Buhari feels interested in the Niger Delta. The region accounts for the greater percentage of Nigeria’s crude production. The spate of economic sabotage in that area has reduced Nigeria's oil revenue. Global crude price is low. Therefore, he needs an uninterrupted flow of petrodollars to run an import-dependent, monoproduct economy that depends on crude sales for survival. And Nigeria’s fall into recession means he needs even more money to lift the country to recovery.
But Buhari feels nothing is at stake in the massacre of Nigerians by ‘herdsmen’. In his book, the human casualties don't matter as much as cattle and crude oil. In point of fact, he would prefer that all the cattle and oil facilities in Nigeria be safe and Nigerians routinely murdered by the 'herdsmen'. If he could negotiate, he would barter Nigerian lives for the safety of the all-important cattle population and oil production infrastructure.
Buhari takes cattle rustling personally because he shares ethnic heritage with the victims of cattle rustling in Zamfara and Katsina. He cannot ignore the militancy in the Niger Delta because it is starving him of the 'oil money' he needs to lubricate the wheels of government. He is uninterested in the butchery of Nigerians by the herdsmen because the issue does not directly impact him. It doesn't give him sleepless night.
This is the only rational inference that can be deduced from his discriminatory deployment of ‘federal might’. He regards cattle rustling and blowing up of oil pipelines as heinous crimes that the state must counter with maximum force. He reckons the rampant mass murder of Nigerians by ‘herdsmen’ as a trivial issue that merits no disruptive intervention.

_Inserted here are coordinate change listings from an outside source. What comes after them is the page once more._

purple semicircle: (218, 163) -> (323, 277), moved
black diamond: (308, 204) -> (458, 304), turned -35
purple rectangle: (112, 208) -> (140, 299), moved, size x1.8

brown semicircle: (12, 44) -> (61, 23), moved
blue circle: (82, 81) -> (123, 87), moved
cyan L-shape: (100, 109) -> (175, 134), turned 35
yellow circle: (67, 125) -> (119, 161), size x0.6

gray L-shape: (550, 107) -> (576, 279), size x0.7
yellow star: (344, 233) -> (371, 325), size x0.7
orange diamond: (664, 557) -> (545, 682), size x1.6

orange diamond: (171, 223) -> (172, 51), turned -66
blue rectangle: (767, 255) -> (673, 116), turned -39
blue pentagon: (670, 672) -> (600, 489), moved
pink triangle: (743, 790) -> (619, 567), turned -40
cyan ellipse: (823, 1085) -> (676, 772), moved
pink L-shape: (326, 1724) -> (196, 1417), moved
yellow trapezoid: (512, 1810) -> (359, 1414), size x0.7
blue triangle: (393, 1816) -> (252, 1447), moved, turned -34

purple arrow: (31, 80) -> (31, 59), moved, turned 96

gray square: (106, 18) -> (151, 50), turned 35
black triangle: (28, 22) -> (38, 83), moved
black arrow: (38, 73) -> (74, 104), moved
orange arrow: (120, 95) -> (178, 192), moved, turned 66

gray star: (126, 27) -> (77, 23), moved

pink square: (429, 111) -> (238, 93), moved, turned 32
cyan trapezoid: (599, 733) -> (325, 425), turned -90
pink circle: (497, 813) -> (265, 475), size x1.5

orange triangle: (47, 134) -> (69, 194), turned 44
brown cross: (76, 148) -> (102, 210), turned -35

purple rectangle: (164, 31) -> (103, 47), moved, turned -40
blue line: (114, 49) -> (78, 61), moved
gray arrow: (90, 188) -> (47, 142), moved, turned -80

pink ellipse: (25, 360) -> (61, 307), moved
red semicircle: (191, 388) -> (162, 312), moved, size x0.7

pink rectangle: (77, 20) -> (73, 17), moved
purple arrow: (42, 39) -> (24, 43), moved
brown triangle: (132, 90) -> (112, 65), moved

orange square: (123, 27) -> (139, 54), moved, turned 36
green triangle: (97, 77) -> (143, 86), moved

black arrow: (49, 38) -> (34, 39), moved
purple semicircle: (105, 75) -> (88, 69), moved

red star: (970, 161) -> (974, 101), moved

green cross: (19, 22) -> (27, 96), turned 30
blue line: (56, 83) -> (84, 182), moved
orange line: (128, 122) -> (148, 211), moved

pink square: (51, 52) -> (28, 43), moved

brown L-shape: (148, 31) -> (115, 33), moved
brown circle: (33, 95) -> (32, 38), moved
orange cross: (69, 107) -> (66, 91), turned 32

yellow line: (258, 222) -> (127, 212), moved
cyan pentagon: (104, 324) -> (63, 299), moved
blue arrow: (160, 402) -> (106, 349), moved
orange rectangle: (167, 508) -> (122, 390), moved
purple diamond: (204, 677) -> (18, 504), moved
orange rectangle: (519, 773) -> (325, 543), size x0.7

Six months after Agatu massacre, the herdsmen who enacted the carnage are yet to be arrested. The herdsmen actually returned to another Benue village and killed 12 more . After the herdsmen killed 40 in Nimbo, they have done rashes of killings in Southern Kaduna and Adamawa. Two weeks ago, the 'herdsmen' returned to Enugu and killed again in their signature dawn attack. They slaughtered a catholic seminarian and slit open the belly of a six months-pregnant woman.
The easiest way to irritate Buhari is to ask him whether pro-Biafra groups do not have the constitutional right to hold peaceful protest in Nigeria. He will fulminate. He will repeat that canvassing for secession is the treasonable equivalent of provoking a civil war.
In his one year in office, a lot of young men and women who dared to dramatize their disenchantment with the dysfunction of the Nigerian state, were slain in Buhari’s putative war. Nigerian security officials shot them dead. The placards of the youths earned them instant execution.
But the ‘herdsmen’? They will never kill enough Nigerians to arouse anger or grief in Buhari. No matter how many they kill, Buhari continues to apologize to them. He is planning to parcel out lands and gift them to the 'herdsmen' as 'grazing reserve'. He is saying the Nigerian state owes the ‘herdsmen’ the debt of politeness and respect. Regardless of the number of Nigerians the ‘herdsmen’ kill, you don’t try  to punish them or take proactive steps to avert a repeat occurrence. The nomad's war crime is mitigated by the presumed underlying cause of their search for green pasture. The 'herdsmen' kill because they have to. They rid the terrain of human beings so their cattle can graze without disturbance!
Yesterday, VANGUARD referenced a DSS intelligence report that revealed the 'herdsmen' are ready to attack communities in the South East. A sign of the veracity of the intelligence is that the villagers sighted the well armed ‘herdsmen’ on Tuesday along Onitsha-Awka Expressway, sneaking into Ukpo town in Dunukofia Local Government Area of Anambra State.
If, as usual, nothing is done to avert the looming massacre, the 'herdsmen' will act out their script, disappear and reappear in another place... to kill and maim again!